··· Exercise data ···
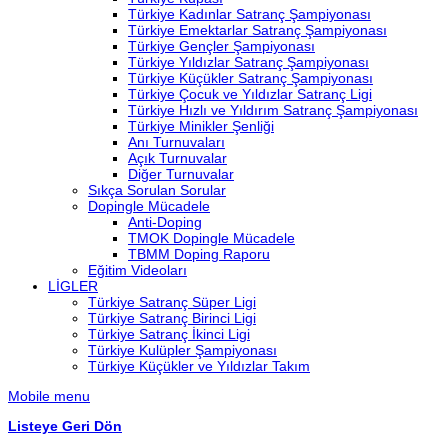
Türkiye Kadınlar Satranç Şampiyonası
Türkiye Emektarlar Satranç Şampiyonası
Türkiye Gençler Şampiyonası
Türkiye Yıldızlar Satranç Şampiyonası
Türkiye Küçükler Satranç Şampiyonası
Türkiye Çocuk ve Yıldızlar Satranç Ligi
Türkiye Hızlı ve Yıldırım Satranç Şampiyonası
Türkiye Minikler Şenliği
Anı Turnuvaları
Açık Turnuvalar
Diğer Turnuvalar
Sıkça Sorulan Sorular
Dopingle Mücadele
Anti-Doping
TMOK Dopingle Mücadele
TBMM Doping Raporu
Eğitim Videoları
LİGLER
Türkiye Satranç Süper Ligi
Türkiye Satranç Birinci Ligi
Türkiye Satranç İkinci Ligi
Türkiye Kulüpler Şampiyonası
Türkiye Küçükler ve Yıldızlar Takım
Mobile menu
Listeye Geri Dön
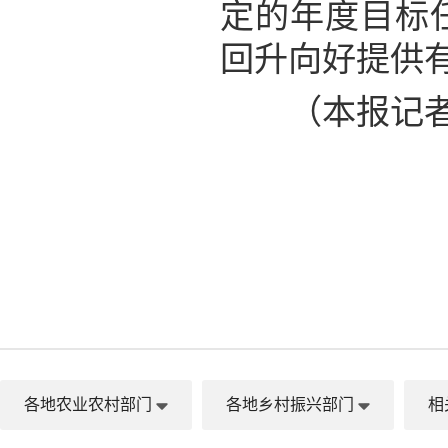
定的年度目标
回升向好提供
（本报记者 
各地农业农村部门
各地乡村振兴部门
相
···
··· Exercise data ···
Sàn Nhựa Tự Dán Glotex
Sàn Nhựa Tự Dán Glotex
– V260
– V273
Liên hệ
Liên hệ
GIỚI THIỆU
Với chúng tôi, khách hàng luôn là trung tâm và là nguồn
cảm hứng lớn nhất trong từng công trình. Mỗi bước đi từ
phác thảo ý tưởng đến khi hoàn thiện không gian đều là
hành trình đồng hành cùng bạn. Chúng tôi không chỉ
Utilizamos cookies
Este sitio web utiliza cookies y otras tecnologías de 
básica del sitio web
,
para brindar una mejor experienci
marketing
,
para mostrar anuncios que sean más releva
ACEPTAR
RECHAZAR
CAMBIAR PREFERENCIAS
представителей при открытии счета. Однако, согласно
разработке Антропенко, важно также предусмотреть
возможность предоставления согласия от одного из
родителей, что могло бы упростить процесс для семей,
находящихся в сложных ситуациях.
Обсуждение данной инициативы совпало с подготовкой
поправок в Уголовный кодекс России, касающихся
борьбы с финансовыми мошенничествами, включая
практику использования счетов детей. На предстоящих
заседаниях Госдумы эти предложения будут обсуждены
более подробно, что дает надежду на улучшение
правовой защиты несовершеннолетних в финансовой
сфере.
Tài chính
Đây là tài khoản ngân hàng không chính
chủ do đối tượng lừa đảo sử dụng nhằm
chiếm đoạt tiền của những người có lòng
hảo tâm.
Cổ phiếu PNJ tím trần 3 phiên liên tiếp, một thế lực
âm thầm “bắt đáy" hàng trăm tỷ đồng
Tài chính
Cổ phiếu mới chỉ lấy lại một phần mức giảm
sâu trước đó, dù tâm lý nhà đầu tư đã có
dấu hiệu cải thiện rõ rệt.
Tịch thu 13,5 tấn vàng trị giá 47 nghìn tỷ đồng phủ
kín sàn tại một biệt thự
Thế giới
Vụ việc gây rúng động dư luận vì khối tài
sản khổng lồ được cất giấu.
···
Note each line above that holds "hàng", then copy all of them.

Solution for this problem:
Với chúng tôi, khách hàng luôn là trung tâm và là nguồn
Đây là tài khoản ngân hàng không chính
âm thầm “bắt đáy" hàng trăm tỷ đồng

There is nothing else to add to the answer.